Da minha infância guardo calorosas recordações de uns livrinhos escritos por uma autora com um belo nome que jamais esqueci: Cécile Aubry. Esses livros narravam as aventuras de Poly, um pónei, e do seu dono, um miúdo que teria a minha idade à época. As aventuras de Poly, a par dos álbuns de banda desenhada, ajudaram-me ainda em criança a ler e amar a língua francesa - o que viria a ser reforçado com a adaptação dessas histórias a uma série televisiva que me prendia a atenção dado o meu gosto de sempre por animais. O próprio filho da autora interpretava esta e uma outra série - Belle e Sébastien, em que o pequeno cavalo dava lugar a um grande cão.

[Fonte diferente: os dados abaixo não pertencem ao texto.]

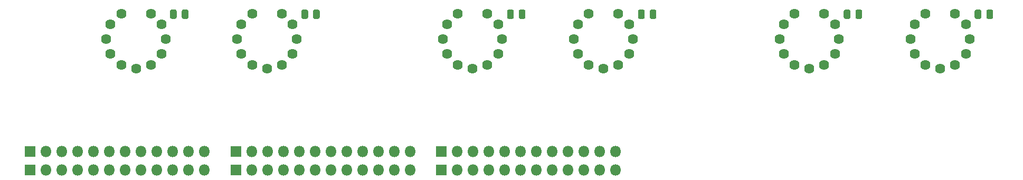
<source format=gbr>
%TF.GenerationSoftware,KiCad,Pcbnew,(5.1.5-131-g305ed0b65)-1*%
%TF.CreationDate,2020-09-08T16:14:20+08:00*%
%TF.ProjectId,IN-8,494e2d38-2e6b-4696-9361-645f70636258,rev?*%
%TF.SameCoordinates,Original*%
%TF.FileFunction,Soldermask,Bot*%
%TF.FilePolarity,Negative*%
%FSLAX46Y46*%
G04 Gerber Fmt 4.6, Leading zero omitted, Abs format (unit mm)*
G04 Created by KiCad (PCBNEW (5.1.5-131-g305ed0b65)-1) date 2020-09-08 16:14:20*
%MOMM*%
%LPD*%
G01*
G04 APERTURE LIST*
%ADD10C,1.624000*%
%ADD11O,1.800000X1.800000*%
%ADD12R,1.800000X1.800000*%
G04 APERTURE END LIST*
D10*
%TO.C,U6*%
X219625000Y-73886380D03*
X217886380Y-75625000D03*
X217250000Y-78000000D03*
X217886380Y-80374999D03*
X219625001Y-82113620D03*
X222000000Y-82750000D03*
X224375000Y-82113620D03*
X226113620Y-80374999D03*
X226750000Y-78000000D03*
X226113620Y-75625001D03*
X224375000Y-73886380D03*
%TD*%
%TO.C,U5*%
X198625000Y-73886380D03*
X196886380Y-75625000D03*
X196250000Y-78000000D03*
X196886380Y-80374999D03*
X198625001Y-82113620D03*
X201000000Y-82750000D03*
X203375000Y-82113620D03*
X205113620Y-80374999D03*
X205750000Y-78000000D03*
X205113620Y-75625001D03*
X203375000Y-73886380D03*
%TD*%
%TO.C,U4*%
X165625000Y-73886380D03*
X163886380Y-75625000D03*
X163250000Y-78000000D03*
X163886380Y-80374999D03*
X165625001Y-82113620D03*
X168000000Y-82750000D03*
X170375000Y-82113620D03*
X172113620Y-80374999D03*
X172750000Y-78000000D03*
X172113620Y-75625001D03*
X170375000Y-73886380D03*
%TD*%
%TO.C,U3*%
X144625000Y-73886380D03*
X142886380Y-75625000D03*
X142250000Y-78000000D03*
X142886380Y-80374999D03*
X144625001Y-82113620D03*
X147000000Y-82750000D03*
X149375000Y-82113620D03*
X151113620Y-80374999D03*
X151750000Y-78000000D03*
X151113620Y-75625001D03*
X149375000Y-73886380D03*
%TD*%
%TO.C,U2*%
X111625000Y-73886380D03*
X109886380Y-75625000D03*
X109250000Y-78000000D03*
X109886380Y-80374999D03*
X111625001Y-82113620D03*
X114000000Y-82750000D03*
X116375000Y-82113620D03*
X118113620Y-80374999D03*
X118750000Y-78000000D03*
X118113620Y-75625001D03*
X116375000Y-73886380D03*
%TD*%
%TO.C,U1*%
X90625000Y-73886380D03*
X88886380Y-75625000D03*
X88250000Y-78000000D03*
X88886380Y-80374999D03*
X90625001Y-82113620D03*
X93000000Y-82750000D03*
X95375000Y-82113620D03*
X97113620Y-80374999D03*
X97750000Y-78000000D03*
X97113620Y-75625001D03*
X95375000Y-73886380D03*
%TD*%
D11*
%TO.C,J1*%
X103940000Y-99000000D03*
X101400000Y-99000000D03*
X98860000Y-99000000D03*
X96320000Y-99000000D03*
X93780000Y-99000000D03*
X91240000Y-99000000D03*
X88700000Y-99000000D03*
X86160000Y-99000000D03*
X83620000Y-99000000D03*
X81080000Y-99000000D03*
X78540000Y-99000000D03*
D12*
X76000000Y-99000000D03*
%TD*%
D11*
%TO.C,J2*%
X103940000Y-96000000D03*
X101400000Y-96000000D03*
X98860000Y-96000000D03*
X96320000Y-96000000D03*
X93780000Y-96000000D03*
X91240000Y-96000000D03*
X88700000Y-96000000D03*
X86160000Y-96000000D03*
X83620000Y-96000000D03*
X81080000Y-96000000D03*
X78540000Y-96000000D03*
D12*
X76000000Y-96000000D03*
%TD*%
D11*
%TO.C,J3*%
X136940000Y-99000000D03*
X134400000Y-99000000D03*
X131860000Y-99000000D03*
X129320000Y-99000000D03*
X126780000Y-99000000D03*
X124240000Y-99000000D03*
X121700000Y-99000000D03*
X119160000Y-99000000D03*
X116620000Y-99000000D03*
X114080000Y-99000000D03*
X111540000Y-99000000D03*
D12*
X109000000Y-99000000D03*
%TD*%
%TO.C,J4*%
X109000000Y-96000000D03*
D11*
X111540000Y-96000000D03*
X114080000Y-96000000D03*
X116620000Y-96000000D03*
X119160000Y-96000000D03*
X121700000Y-96000000D03*
X124240000Y-96000000D03*
X126780000Y-96000000D03*
X129320000Y-96000000D03*
X131860000Y-96000000D03*
X134400000Y-96000000D03*
X136940000Y-96000000D03*
%TD*%
D12*
%TO.C,J5*%
X142000000Y-99000000D03*
D11*
X144540000Y-99000000D03*
X147080000Y-99000000D03*
X149620000Y-99000000D03*
X152160000Y-99000000D03*
X154700000Y-99000000D03*
X157240000Y-99000000D03*
X159780000Y-99000000D03*
X162320000Y-99000000D03*
X164860000Y-99000000D03*
X167400000Y-99000000D03*
X169940000Y-99000000D03*
%TD*%
D12*
%TO.C,J6*%
X142000000Y-96000000D03*
D11*
X144540000Y-96000000D03*
X147080000Y-96000000D03*
X149620000Y-96000000D03*
X152160000Y-96000000D03*
X154700000Y-96000000D03*
X157240000Y-96000000D03*
X159780000Y-96000000D03*
X162320000Y-96000000D03*
X164860000Y-96000000D03*
X167400000Y-96000000D03*
X169940000Y-96000000D03*
%TD*%
%TO.C,R1*%
G36*
G01*
X99537500Y-73518750D02*
X99537500Y-74481250D01*
G75*
G02*
X99268750Y-74750000I-268750J0D01*
G01*
X98731250Y-74750000D01*
G75*
G02*
X98462500Y-74481250I0J268750D01*
G01*
X98462500Y-73518750D01*
G75*
G02*
X98731250Y-73250000I268750J0D01*
G01*
X99268750Y-73250000D01*
G75*
G02*
X99537500Y-73518750I0J-268750D01*
G01*
G37*
G36*
G01*
X101412500Y-73518750D02*
X101412500Y-74481250D01*
G75*
G02*
X101143750Y-74750000I-268750J0D01*
G01*
X100606250Y-74750000D01*
G75*
G02*
X100337500Y-74481250I0J268750D01*
G01*
X100337500Y-73518750D01*
G75*
G02*
X100606250Y-73250000I268750J0D01*
G01*
X101143750Y-73250000D01*
G75*
G02*
X101412500Y-73518750I0J-268750D01*
G01*
G37*
%TD*%
%TO.C,R2*%
G36*
G01*
X120600000Y-73518750D02*
X120600000Y-74481250D01*
G75*
G02*
X120331250Y-74750000I-268750J0D01*
G01*
X119793750Y-74750000D01*
G75*
G02*
X119525000Y-74481250I0J268750D01*
G01*
X119525000Y-73518750D01*
G75*
G02*
X119793750Y-73250000I268750J0D01*
G01*
X120331250Y-73250000D01*
G75*
G02*
X120600000Y-73518750I0J-268750D01*
G01*
G37*
G36*
G01*
X122475000Y-73518750D02*
X122475000Y-74481250D01*
G75*
G02*
X122206250Y-74750000I-268750J0D01*
G01*
X121668750Y-74750000D01*
G75*
G02*
X121400000Y-74481250I0J268750D01*
G01*
X121400000Y-73518750D01*
G75*
G02*
X121668750Y-73250000I268750J0D01*
G01*
X122206250Y-73250000D01*
G75*
G02*
X122475000Y-73518750I0J-268750D01*
G01*
G37*
%TD*%
%TO.C,R3*%
G36*
G01*
X153600000Y-73518750D02*
X153600000Y-74481250D01*
G75*
G02*
X153331250Y-74750000I-268750J0D01*
G01*
X152793750Y-74750000D01*
G75*
G02*
X152525000Y-74481250I0J268750D01*
G01*
X152525000Y-73518750D01*
G75*
G02*
X152793750Y-73250000I268750J0D01*
G01*
X153331250Y-73250000D01*
G75*
G02*
X153600000Y-73518750I0J-268750D01*
G01*
G37*
G36*
G01*
X155475000Y-73518750D02*
X155475000Y-74481250D01*
G75*
G02*
X155206250Y-74750000I-268750J0D01*
G01*
X154668750Y-74750000D01*
G75*
G02*
X154400000Y-74481250I0J268750D01*
G01*
X154400000Y-73518750D01*
G75*
G02*
X154668750Y-73250000I268750J0D01*
G01*
X155206250Y-73250000D01*
G75*
G02*
X155475000Y-73518750I0J-268750D01*
G01*
G37*
%TD*%
%TO.C,R4*%
G36*
G01*
X176475000Y-73518750D02*
X176475000Y-74481250D01*
G75*
G02*
X176206250Y-74750000I-268750J0D01*
G01*
X175668750Y-74750000D01*
G75*
G02*
X175400000Y-74481250I0J268750D01*
G01*
X175400000Y-73518750D01*
G75*
G02*
X175668750Y-73250000I268750J0D01*
G01*
X176206250Y-73250000D01*
G75*
G02*
X176475000Y-73518750I0J-268750D01*
G01*
G37*
G36*
G01*
X174600000Y-73518750D02*
X174600000Y-74481250D01*
G75*
G02*
X174331250Y-74750000I-268750J0D01*
G01*
X173793750Y-74750000D01*
G75*
G02*
X173525000Y-74481250I0J268750D01*
G01*
X173525000Y-73518750D01*
G75*
G02*
X173793750Y-73250000I268750J0D01*
G01*
X174331250Y-73250000D01*
G75*
G02*
X174600000Y-73518750I0J-268750D01*
G01*
G37*
%TD*%
%TO.C,R5*%
G36*
G01*
X209475000Y-73518750D02*
X209475000Y-74481250D01*
G75*
G02*
X209206250Y-74750000I-268750J0D01*
G01*
X208668750Y-74750000D01*
G75*
G02*
X208400000Y-74481250I0J268750D01*
G01*
X208400000Y-73518750D01*
G75*
G02*
X208668750Y-73250000I268750J0D01*
G01*
X209206250Y-73250000D01*
G75*
G02*
X209475000Y-73518750I0J-268750D01*
G01*
G37*
G36*
G01*
X207600000Y-73518750D02*
X207600000Y-74481250D01*
G75*
G02*
X207331250Y-74750000I-268750J0D01*
G01*
X206793750Y-74750000D01*
G75*
G02*
X206525000Y-74481250I0J268750D01*
G01*
X206525000Y-73518750D01*
G75*
G02*
X206793750Y-73250000I268750J0D01*
G01*
X207331250Y-73250000D01*
G75*
G02*
X207600000Y-73518750I0J-268750D01*
G01*
G37*
%TD*%
%TO.C,R6*%
G36*
G01*
X230475000Y-73518750D02*
X230475000Y-74481250D01*
G75*
G02*
X230206250Y-74750000I-268750J0D01*
G01*
X229668750Y-74750000D01*
G75*
G02*
X229400000Y-74481250I0J268750D01*
G01*
X229400000Y-73518750D01*
G75*
G02*
X229668750Y-73250000I268750J0D01*
G01*
X230206250Y-73250000D01*
G75*
G02*
X230475000Y-73518750I0J-268750D01*
G01*
G37*
G36*
G01*
X228600000Y-73518750D02*
X228600000Y-74481250D01*
G75*
G02*
X228331250Y-74750000I-268750J0D01*
G01*
X227793750Y-74750000D01*
G75*
G02*
X227525000Y-74481250I0J268750D01*
G01*
X227525000Y-73518750D01*
G75*
G02*
X227793750Y-73250000I268750J0D01*
G01*
X228331250Y-73250000D01*
G75*
G02*
X228600000Y-73518750I0J-268750D01*
G01*
G37*
%TD*%
M02*

</source>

Nunca mais ouvi falar em Cécile Aubry. Até esta semana, quando soube da notícia da sua morte. Antes de se dedicar à literatura infantil, como autora de grande sucesso, tinha-se destacado como actriz em filmes como Manon, de Henri-Georges Clouzot, hoje um clássico do cinema francês, e A Rosa Negra, ao lado de Tyrone Power e Orson Welles. O rosto correspondia ao nome: era uma mulher muito atraente - como se comprova pelas capas da Life e da Paris Match aqui reproduzidas - que, no entanto, não se deixou enredar nas malhas do show business.

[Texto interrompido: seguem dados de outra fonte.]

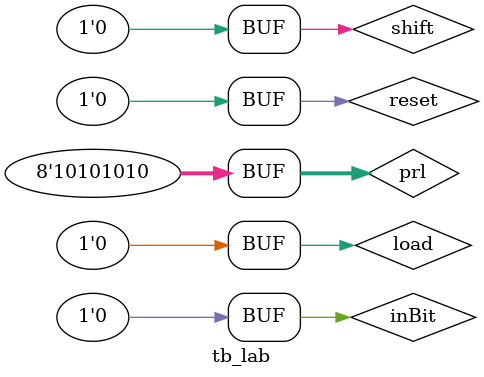
<source format=sv>
`timescale 1ns / 1ps


module tb_lab();
    logic shift, reset, load, inBit;
    logic [7:0] outBit;
    logic [7:0] prl;
    
    shift_register dut (shift, reset, load, prl, inBit, outBit);
    
        initial begin
            prl = 8'b01100110; shift = 0; inBit = 0; reset = 0; #10; load = 1; #10;
            load = 0; shift = 1; #10; shift = 0; #10;
            shift = 1; #10; shift = 0; #10;
            shift = 1; #10; shift = 0; #10;
            shift = 1; #10; shift = 0; #10;
            shift = 1; #10; shift = 0; #10;
            shift = 1; #10; shift = 0; #10;
            shift = 1; #10; shift = 0; #10;
            shift = 1; #10; shift = 0; #10;
            prl = 8'b10101010; load = 1; #10; 
            load = 0; shift = 1; #10; shift = 0; #10;
            shift = 1; #10; shift = 0; #10;
            reset = 1; #10; reset= 0; shift = 1; #10; shift = 0; #10;
            shift = 1; #10; shift = 0; #10;
            shift = 1; #10; shift = 0; #10;
            shift = 1; #10; shift = 0; #10;
            shift = 1; #10; shift = 0; #10;
            shift = 1; #10; shift = 0; #10;
            shift = 1; #10; shift = 0; #10;
            shift = 1; #10; shift = 0; #10;
            shift = 1; #10; shift = 0; #10;
            shift = 1; #10; shift = 0; #10;
            /*
            shift = 1; #10; shift = 0; #10;
            shift = 1; #10; shift = 0; #10;
            shift = 1; #10; shift = 0; #10;
            shift = 1; #10; shift = 0; #10;
            shift = 1; #10; shift = 0; #10;
            shift = 1; #10; shift = 0; #10;
            shift = 1; #10; shift = 0; #10;
            inBit = 0; shift = 1; #10; shift = 0; #10;
            inBit = 1; shift = 1; #10; shift = 0; #10;
            inBit = 0; shift = 1; #10; shift = 0; #10;
            inBit = 1; shift = 1; #10; shift = 0; #10
            inBit = 0; shift = 1; #10; shift = 0; #10;
            inBit = 1; shift = 1; #10; shift = 0; #10;
            inBit = 0; shift = 1; #10; shift = 0; #10;
            inBit = 1; shift = 1; #10; shift = 0; #10;
            shift = 1; #10; shift = 0; #10;
            shift = 1; #10; shift = 0; #10;
            shift = 1; #10; shift = 0; #10;
            shift = 1; #10; shift = 0; #10;
            shift = 1; #10; shift = 0; #10;
            shift = 1; #10; shift = 0; #10;
            shift = 1; #10; shift = 0; #10;
            shift = 1; #10; shift = 0; #10;
            reset = 1; shift = 1; #10; shift = 0; #10; 
            reset = 0; shift = 1; #10; shift = 0; #10; 
            shift = 1; #10; shift = 0; #10;
            shift = 1; #10; shift = 0; #10;
            load = 1; #10; load = 0; #10;
            shift = 1; #10; shift = 0; #10;
            shift = 1; #10; shift = 0; #10;
            shift = 1; #10; shift = 0; #10;
            shift = 1; #10; shift = 0; #10;
            shift = 1; #10; shift = 0; #10;
            shift = 1; #10; shift = 0; #10;
            shift = 1; #10; shift = 0; #10;
            shift = 1; #10; shift = 0; #10;
            shift = 1; #10; shift = 0; #10;
            shift = 1; #10; shift = 0; #10;
            shift = 1; #10; shift = 0; #10;
            shift = 1; #10; shift = 0; #10;
            shift = 1; #10; shift = 0; #10;
            shift = 1; #10; shift = 0; #10;
            shift = 1; #10; shift = 0; #10;
            shift = 1; #10; shift = 0; #10;
            */
        end
endmodule

</source>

Escrevo estas linhas e sinto que estou a discorrer sobre tempos pré-históricos: Cécile Aubry é um nome oriundo de um mundo que deixou de ser o nosso. Um mundo muito mais simples, em que uma tarde de Verão podia ser preenchida a ler exemplares da revista Tintim, romances como O Príncipe e o Pobre, de Mark Twain, ou as narrativas desta mulher que abandonou o cinema para encantar a minha geração com histórias de miúdos e dos respectivos animais de companhia.

Histórias de um mundo ainda sem computadores que deixaram um rasto de ternura imune à erosão do tempo e à voracidade de todas as modas.